» TEXTO APRESENTADO:
══════════════════════════════
A ideia de mimesis platônica, como lembra Compagnon, “vai da ideia (eidos) à cópia (eidolon) e à cópia da cópia (phantasma), e na medida em que se afasta da verdade, a semelhança ou fidelidade ao modelo se perverte: a cópia da cópia é uma cópia degradada. Em outras palavras, não há, entre a cópia e a cópia da cópia, uma diferença de natureza, mas apenas de grau, uma diferença mensurável pelo grau de afastamento da verdade”. A verdade está em questão, pois ilustra, para Platão, a reconfiguração da alma solitária em diálogo consigo mesma, em contato direto com Deus, sem a intermediação da fantasia e do imaginário do inconsciente (para trazermos o acréscimo estruturalista de Lacan).
Sobre a expulsão dos poetas da cidade enfocada por Platão, no livro II de A república, Derrida analisa:
A escritura em geral não é certamente a escrita literária. Mas em outro lugar, n’A república, por exemplo, o poeta só é julgado e depois condenado enquanto imitador, mímico que não pratica a ‘diégese simples’. O lugar específico do poeta pode ser julgado como tal segundo recorra ou não, de uma maneira ou de outra, à forma mimética.
Em O sofista, Platão descreve de modo diferente a mimesis: ela é apresentada, então, “como a arte de produzir – em particular no discurso: é o caso do sofista – ‘absolutamente todas as coisas’, logo, de produzir imagens (eidolon)”. Platão escreve que “Do homem que, através de uma arte única, se crê capaz de produzir tudo, sabemos, em suma, que ele não fabricará senão imitações e homônimos da realidade”. Tal técnica se encontraria tanto na pintura quanto na linguagem. Mas essas categorias, para Derrida, não valem ao se tratar de poesia como se trata da literatura; a segunda é uma criação muito mais recente e, por isso, inadequada ao plano mimético. Ela está colocada num limite que não se presta apenas a configurá-lo como parte de um processo ligado à construção de uma república baseada em conceitos de ordem. Os poetas são apenas maus imitadores, pois não dominam muitas vezes a arte daquilo que imitam. No entanto, Platão aponta dois tipos de imagens e divide a mimética em duas: uma que produz cópias (eikon), as boas imagens que respeitam as proporções, que são dotadas de semelhança com a ideia; e outro, a arte de produzir simulacros (phantasma), as más imagens que simulam a cópia, que fabricam a ilusão, que são desprovidas de semelhança com a ideia”, pois não passam por ela.
══════════════════════════════
» EXTRATOS DOS REGISTROS:
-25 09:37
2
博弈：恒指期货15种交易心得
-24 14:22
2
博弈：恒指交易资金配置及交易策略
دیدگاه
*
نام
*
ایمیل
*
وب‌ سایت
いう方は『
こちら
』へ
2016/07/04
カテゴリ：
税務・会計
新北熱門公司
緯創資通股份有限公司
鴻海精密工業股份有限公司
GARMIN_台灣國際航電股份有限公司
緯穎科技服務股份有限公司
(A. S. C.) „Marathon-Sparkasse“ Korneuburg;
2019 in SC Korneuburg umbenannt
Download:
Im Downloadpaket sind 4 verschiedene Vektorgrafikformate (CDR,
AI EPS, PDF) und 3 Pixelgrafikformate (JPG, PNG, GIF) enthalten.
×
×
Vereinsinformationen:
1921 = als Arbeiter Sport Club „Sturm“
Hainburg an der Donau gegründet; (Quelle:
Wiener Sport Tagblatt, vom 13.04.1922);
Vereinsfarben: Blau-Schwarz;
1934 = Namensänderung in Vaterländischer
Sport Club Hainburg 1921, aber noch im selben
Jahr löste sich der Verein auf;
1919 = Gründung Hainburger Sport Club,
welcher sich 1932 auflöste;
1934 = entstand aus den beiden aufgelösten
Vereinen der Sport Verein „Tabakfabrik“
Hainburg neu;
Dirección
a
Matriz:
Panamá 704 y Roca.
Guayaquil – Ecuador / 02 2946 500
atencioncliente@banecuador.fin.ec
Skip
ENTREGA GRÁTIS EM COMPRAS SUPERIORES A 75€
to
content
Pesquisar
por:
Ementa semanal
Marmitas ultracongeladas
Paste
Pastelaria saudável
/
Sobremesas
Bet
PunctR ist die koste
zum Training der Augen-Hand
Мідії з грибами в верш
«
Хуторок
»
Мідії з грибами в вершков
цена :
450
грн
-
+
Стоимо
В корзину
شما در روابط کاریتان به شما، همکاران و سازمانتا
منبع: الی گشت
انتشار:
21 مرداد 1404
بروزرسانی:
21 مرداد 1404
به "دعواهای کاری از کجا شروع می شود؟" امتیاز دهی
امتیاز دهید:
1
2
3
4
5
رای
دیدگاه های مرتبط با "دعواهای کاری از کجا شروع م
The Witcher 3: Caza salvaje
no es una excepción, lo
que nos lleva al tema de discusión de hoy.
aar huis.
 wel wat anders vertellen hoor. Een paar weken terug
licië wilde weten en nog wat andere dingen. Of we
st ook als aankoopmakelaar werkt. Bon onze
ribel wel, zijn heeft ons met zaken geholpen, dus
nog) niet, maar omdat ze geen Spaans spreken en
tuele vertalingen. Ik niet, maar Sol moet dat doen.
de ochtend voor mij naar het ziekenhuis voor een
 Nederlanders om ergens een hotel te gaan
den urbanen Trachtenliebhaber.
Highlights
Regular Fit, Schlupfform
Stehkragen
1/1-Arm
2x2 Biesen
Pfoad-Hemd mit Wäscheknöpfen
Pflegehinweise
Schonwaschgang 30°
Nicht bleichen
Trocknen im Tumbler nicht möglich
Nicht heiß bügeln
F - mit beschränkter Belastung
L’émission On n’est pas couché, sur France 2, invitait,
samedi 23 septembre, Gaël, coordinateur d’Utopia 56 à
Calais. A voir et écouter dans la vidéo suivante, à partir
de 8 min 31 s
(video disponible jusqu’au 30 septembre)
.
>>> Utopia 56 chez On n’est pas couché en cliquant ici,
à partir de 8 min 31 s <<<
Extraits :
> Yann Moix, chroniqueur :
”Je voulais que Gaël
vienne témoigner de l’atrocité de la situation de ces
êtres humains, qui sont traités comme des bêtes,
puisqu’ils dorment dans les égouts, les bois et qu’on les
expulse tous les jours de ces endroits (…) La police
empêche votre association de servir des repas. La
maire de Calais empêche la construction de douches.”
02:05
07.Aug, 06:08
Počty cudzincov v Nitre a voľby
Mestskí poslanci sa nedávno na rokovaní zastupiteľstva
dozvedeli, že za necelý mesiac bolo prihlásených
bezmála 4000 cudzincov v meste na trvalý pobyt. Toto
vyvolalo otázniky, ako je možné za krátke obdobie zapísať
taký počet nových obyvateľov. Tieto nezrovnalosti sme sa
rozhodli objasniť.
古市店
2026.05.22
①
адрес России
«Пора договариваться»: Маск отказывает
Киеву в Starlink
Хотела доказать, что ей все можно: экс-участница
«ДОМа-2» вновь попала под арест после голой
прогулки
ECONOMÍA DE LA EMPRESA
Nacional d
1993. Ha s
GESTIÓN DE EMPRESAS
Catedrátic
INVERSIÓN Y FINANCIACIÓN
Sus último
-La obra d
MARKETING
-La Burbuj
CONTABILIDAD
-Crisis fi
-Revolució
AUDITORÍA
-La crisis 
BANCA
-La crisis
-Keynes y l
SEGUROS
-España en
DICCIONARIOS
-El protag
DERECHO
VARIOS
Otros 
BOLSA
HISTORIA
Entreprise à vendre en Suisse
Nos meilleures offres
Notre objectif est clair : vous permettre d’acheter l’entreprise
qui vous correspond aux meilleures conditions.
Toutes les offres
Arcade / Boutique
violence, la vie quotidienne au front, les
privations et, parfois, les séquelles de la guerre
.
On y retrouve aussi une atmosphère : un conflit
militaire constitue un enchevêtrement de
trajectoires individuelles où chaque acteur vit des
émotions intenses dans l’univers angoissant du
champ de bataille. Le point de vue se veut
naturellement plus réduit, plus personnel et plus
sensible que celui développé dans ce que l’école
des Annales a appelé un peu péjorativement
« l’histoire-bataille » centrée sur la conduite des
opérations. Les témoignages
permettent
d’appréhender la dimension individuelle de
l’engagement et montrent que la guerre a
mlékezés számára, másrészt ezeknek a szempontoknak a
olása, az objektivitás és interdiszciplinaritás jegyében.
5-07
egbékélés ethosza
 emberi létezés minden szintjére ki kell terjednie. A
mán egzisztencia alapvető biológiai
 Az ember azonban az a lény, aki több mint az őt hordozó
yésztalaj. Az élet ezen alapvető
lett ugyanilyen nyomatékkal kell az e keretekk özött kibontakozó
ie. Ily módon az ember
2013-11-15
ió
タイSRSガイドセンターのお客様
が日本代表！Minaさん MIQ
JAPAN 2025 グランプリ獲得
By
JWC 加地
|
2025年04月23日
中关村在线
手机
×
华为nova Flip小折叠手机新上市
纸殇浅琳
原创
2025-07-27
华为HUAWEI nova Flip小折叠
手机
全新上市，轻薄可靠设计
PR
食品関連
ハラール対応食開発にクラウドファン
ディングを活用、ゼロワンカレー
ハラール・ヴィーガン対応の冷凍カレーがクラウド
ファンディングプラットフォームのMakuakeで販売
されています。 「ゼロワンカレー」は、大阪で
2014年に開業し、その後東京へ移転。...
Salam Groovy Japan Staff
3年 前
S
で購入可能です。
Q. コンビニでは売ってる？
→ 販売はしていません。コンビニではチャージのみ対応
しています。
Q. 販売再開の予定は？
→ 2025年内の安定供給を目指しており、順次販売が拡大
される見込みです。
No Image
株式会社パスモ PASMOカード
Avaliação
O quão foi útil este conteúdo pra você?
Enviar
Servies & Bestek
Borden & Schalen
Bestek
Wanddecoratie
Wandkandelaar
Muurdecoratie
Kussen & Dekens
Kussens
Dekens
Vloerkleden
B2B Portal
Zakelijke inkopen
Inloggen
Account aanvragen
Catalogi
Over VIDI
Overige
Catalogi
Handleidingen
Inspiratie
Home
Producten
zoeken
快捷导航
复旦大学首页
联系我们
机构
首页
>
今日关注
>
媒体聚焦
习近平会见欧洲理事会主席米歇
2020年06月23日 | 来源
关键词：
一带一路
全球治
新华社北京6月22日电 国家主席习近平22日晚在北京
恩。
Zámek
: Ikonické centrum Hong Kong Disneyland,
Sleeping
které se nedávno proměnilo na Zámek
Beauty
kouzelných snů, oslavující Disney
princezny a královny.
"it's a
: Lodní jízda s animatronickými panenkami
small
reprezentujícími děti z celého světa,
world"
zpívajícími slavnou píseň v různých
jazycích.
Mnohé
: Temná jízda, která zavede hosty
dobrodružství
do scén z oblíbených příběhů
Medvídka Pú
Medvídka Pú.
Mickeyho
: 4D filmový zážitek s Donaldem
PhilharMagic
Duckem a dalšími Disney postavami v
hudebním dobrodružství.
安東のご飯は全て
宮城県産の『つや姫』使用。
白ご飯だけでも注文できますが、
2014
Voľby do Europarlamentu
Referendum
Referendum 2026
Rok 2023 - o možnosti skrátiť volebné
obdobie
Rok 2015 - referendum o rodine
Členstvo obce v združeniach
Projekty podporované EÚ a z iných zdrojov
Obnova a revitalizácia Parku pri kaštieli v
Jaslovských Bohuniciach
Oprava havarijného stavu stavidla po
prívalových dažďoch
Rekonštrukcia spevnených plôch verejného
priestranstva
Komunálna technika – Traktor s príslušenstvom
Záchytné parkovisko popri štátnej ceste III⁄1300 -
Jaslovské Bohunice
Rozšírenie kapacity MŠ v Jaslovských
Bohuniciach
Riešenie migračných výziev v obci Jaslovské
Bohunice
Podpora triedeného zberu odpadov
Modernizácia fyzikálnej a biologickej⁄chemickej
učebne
══════════════════════════════
» ATIVIDADE:
Dê prosseguimento ao texto sobre a mimesis em Platão a partir do ponto em que ele termina. As linhas não são necessárias aqui.

» RESPOSTA:
Esta separação, destacada em O sofista e não em A república, define a arte da cópia e a arte do simulacro. O que o pintor faria – voltando à analogia configurada em A república –, ao pintar uma cama, seria uma cópia da cópia, um simulacro, uma má imagem; o que o marceneiro faria seria uma cópia da ideia, sendo ela uma boa imagem. Compagnon afirma que esta distinção seria negada pelo próprio Platão em O sofista: ao falar sobre as artes de produção, Platão as divide em dois tipos: a produção divina e a produção humana; depois as divide em produção da realidade e produção de imagens. “Do lado divino, as realidades produzidas correspondem à criação, e as imagens são as sombras, os reflexos, os sonhos”. Por outro lado, o homem cria a casa real por meio do pedreiro e a casa do sonho, através do pintor. A produção humana se dividiria, portanto, em realidades e imagens, estas últimas divididas em cópias e simulacros. Daí se concluir que os objetos manufaturados não são mais considerados cópias, mas realidades, o que, segundo Compagnon, se contactena com o que Platão pensava ao final de sua vida, quando dizia que as ideias não corresponderiam mais a “objetos manufaturados”.
A pintura, por sua vez, não é mais considerada cópia da cópia, mas imagem oposta à realidade, explicação mais satisfatória do que aquela exposta em A república. O pintor imitaria o objeto do artesão e não a forma única, divina, porque apresenta a aparência e não a realidade; não é “a ideia em si” que ele imita, mas apenas a sua cópia. Essa cadeia proposta em A república, como nota Compagnon, é substituída por uma “arborescência: há uma diferença de natureza entre o objeto manufaturado (a realidade) e o objeto pintado (a imagem); há uma outra diferença de natureza entre as imagens, entre as cópias, e os simulacros”. Como afirma Gilles Deleuze, “não é o afastamento da realidade que perverte a semelhança do simulacro com a ideia e sua fidelidade ao modelo, mas sua natureza, sua essência por assim dizer, dado que o simulacro não é a cópia de absolutamente nada, é a cópia do não ser”. Assim, enquanto em A república, o discurso é visualizado como cópia (eidolon) e cópia da cópia (phantasma); em O sofista, ele é cópia (eikon) e simulacro (phantasma). A poesia é decisivamente afastada dos conceitos de verdade, pois representa um limite, sendo a mimesis da mimesis; portanto, o simulacro é uma definição coerente com sua existência.
Ao contrapor “Mimique” ao trecho do Filebo platônico, Derrida desenha o que ele chama de hymen: abertura para que dois textos se complementem através de suas diferenças. Desse modo, enquanto no texto de Platão temos ainda a noção de uma mimesis sintomática da verdade, do ser que copia o ente, em busca de uma verdade (no sentido de Heidegger, da aletheia), no texto de Mallarmé o que se destaca é a composição do papel em branco, onde nada acontece, e a escritura que irá preenchê-lo se faz de fugas. Ao mimetizar Platão, vemos que Mallarmé faz com que a composição não tenha mais origem, tornando-se escritura, numa necessidade de contemplá-la, de forma isolada, como uma ausência a ser preenchida.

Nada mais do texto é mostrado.